Aftermath of the Paris Terrorist Attack
One week after the Paris terrorist attack, on a rainy Friday, I came to Place de la République to give flowers and candles to the victims. There set many tents for journalists around the square, and there were police constantly guarding the area.
Most of the candles were off by the raindrops. Only one or two are lit up under some plastics. On the statue, one can still clearly see the posters from January, the protest of the Charlie Hebdo attack. Many came to give a flower, as many others took a bow.
Many wonder how has Paris changed after the attack. Before explaining how much Paris has changed, I would like to say that there is absolutely a drastic change to the city. However, I think the change will not be permanent, nor has 911 has changed the lives of New Yorkers permanently.
Right after coming back to Paris on monday morning, I immediately noticed more police around the city. My luggage was being checked at Porte-Maillot right after the police checked my passport at the airport (they usually don’t do that for travelers within the Schengen Zone.) Paris got colder after only a week, the leaves were almost all fallen down, and the sky was covered with thick clouds. I got home at noon, and it was a relief to see my host family again ( I called right after the attack to ensure their safety.) Throughout the week, I have seen passengers on the metro being much more vigilant and nervous. There’s often absolute silence, many seem to be zoning out or facing down, still grieving from the attack.

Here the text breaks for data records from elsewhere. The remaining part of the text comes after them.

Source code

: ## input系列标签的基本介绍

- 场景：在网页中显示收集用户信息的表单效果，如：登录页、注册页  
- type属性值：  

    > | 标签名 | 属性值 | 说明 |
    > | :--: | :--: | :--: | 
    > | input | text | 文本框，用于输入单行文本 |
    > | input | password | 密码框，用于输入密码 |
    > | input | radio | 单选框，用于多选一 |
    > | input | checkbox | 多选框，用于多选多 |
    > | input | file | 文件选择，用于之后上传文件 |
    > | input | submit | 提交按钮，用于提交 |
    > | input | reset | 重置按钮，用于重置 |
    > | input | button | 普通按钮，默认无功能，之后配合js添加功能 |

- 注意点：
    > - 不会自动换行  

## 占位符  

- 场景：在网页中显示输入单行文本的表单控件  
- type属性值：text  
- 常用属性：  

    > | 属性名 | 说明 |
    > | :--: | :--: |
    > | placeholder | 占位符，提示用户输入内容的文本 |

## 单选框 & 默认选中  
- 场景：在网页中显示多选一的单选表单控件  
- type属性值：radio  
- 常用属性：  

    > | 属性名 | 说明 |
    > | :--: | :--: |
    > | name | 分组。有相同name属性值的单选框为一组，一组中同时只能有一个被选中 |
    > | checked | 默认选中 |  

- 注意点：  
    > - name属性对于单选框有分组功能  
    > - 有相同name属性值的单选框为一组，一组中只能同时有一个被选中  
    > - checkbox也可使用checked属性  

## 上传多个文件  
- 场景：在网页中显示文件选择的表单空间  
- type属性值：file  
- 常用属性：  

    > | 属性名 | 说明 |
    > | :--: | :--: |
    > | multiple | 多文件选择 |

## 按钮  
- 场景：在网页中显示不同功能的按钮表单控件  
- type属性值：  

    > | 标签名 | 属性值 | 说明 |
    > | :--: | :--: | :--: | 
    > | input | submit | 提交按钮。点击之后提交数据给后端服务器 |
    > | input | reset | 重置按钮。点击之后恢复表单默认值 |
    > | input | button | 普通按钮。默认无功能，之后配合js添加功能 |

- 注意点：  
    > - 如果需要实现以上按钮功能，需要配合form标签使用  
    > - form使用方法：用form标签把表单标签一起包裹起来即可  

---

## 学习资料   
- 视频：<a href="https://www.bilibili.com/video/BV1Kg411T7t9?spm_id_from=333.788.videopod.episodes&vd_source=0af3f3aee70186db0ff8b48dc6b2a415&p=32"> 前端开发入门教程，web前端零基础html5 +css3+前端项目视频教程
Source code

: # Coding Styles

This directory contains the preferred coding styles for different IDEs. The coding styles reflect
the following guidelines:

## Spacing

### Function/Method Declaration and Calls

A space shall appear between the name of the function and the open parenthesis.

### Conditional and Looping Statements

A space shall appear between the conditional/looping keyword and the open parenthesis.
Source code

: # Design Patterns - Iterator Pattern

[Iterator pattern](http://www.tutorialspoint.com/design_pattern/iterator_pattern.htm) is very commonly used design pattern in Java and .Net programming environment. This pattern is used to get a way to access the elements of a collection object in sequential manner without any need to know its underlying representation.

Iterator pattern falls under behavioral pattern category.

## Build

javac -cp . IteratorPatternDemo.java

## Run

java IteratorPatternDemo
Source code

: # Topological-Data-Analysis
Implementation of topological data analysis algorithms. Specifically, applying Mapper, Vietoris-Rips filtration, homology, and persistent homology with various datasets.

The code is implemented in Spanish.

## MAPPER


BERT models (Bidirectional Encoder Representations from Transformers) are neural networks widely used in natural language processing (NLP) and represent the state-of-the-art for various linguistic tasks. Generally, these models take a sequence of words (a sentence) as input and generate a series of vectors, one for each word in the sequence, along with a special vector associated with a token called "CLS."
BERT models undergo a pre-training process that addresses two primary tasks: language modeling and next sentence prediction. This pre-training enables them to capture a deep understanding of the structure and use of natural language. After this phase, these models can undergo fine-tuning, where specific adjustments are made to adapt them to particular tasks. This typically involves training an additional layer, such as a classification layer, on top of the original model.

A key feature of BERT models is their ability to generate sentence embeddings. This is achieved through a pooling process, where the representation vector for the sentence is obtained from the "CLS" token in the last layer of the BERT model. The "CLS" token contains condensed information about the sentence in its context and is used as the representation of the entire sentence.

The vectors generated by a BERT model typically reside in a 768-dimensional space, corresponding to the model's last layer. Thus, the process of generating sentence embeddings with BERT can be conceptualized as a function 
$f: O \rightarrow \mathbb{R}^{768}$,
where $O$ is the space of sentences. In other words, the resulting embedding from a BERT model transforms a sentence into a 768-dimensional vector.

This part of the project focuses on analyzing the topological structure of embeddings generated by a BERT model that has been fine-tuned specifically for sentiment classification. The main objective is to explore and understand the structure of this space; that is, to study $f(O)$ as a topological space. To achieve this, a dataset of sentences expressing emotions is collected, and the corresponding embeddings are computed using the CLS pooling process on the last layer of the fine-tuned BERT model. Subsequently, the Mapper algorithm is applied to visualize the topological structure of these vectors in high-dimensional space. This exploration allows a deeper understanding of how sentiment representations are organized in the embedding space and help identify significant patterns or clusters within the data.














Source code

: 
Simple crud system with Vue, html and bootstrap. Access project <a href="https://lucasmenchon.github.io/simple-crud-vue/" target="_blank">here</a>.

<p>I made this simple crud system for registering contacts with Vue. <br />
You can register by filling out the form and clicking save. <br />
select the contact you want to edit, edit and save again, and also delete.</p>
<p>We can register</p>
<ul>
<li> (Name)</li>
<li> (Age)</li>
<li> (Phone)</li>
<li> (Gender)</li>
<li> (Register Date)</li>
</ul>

Streets are more empty; nobody seem to be going out except for work and school. On Wednesday morning, the investigation in Saint-Denis caused the metro line 13, which is the one I take every morning, to stop. It reopened at around 9 a.m., after the search had ended. I was brave enough to take it, but there was barely anyone in the metro, in comparison to the usually packed line 13 during rush hours.
Paris, the everyday vibrant city, all of a sudden became quiet and gloomy. But it can’t stay like this forever! Starting yesterday, I have noticed that our brave Parisians went out to cafés, bars, shopping centers, transit hubs and restaurants like always. Parisians slowly became more relaxed as they interact more with others again, returning their life to normal. Many have even uploaded their videos of them going out to “our Paris Snapchats” to show that lives in France continue like usual, and that they are not afraid of terrorism.
To say that Persians are 100% relieved is not true. Just yesterday evening, when I was on the metro, it all of a sudden stopped with lights off. Many started to get nervous. Some took their phones out to call, and some started praying. My heart dropped for a moment. Fortunately, the train started running again after three minutes; it happened to be a train traffic.
I hope Parisians will never forget the horrible terrorist attack, but in a way to continue their everyday lives. It serves no use by not leaving the house and being afraid that something horrific will happen. The best way to recover is to relive the life as how it was before. Vive la France!
Restons forts Parisians! Nous n’allons pas perdre notre joie de vivre!